Problem details ▸ Please lay out the text read from the material below as a Markdown table with the columns "Row" and "Line", one row per line, numbered in order and without blank lines. Leave out the pictures.

Provided data ▸
════════

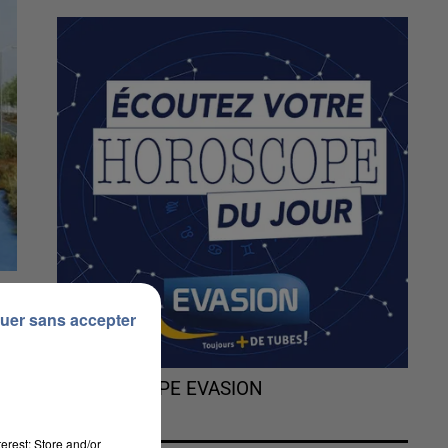
uer sans accepter
L'HOROSCOPE EVASION
il
erest: Store and/or
nq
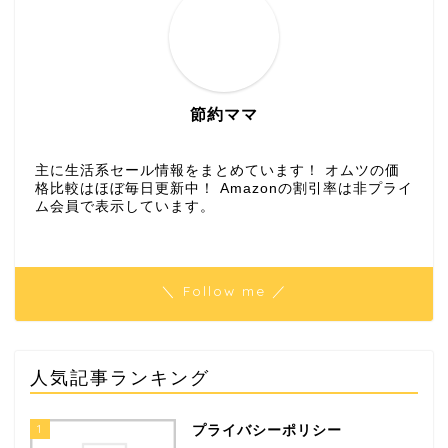
節約ママ
主に生活系セール情報をまとめています！ オムツの価
格比較はほぼ毎日更新中！ Amazonの割引率は非プライ
ム会員で表示しています。
＼ Follow me ／
人気記事ランキング
1
プライバシーポリシー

════════

Answer space ▸
| Row | Line |
|---|---|
| 1 | uer sans accepter |
| 2 | L'HOROSCOPE EVASION |
| 3 | il |
| 4 | erest: Store and/or |
| 5 | nq |
| 6 | 節約ママ |
| 7 | 主に生活系セール情報をまとめています！ オムツの価 |
| 8 | 格比較はほぼ毎日更新中！ Amazonの割引率は非プライ |
| 9 | ム会員で表示しています。 |
| 10 | ＼ Follow me ／ |
| 11 | 人気記事ランキング |
| 12 | 1 |
| 13 | プライバシーポリシー |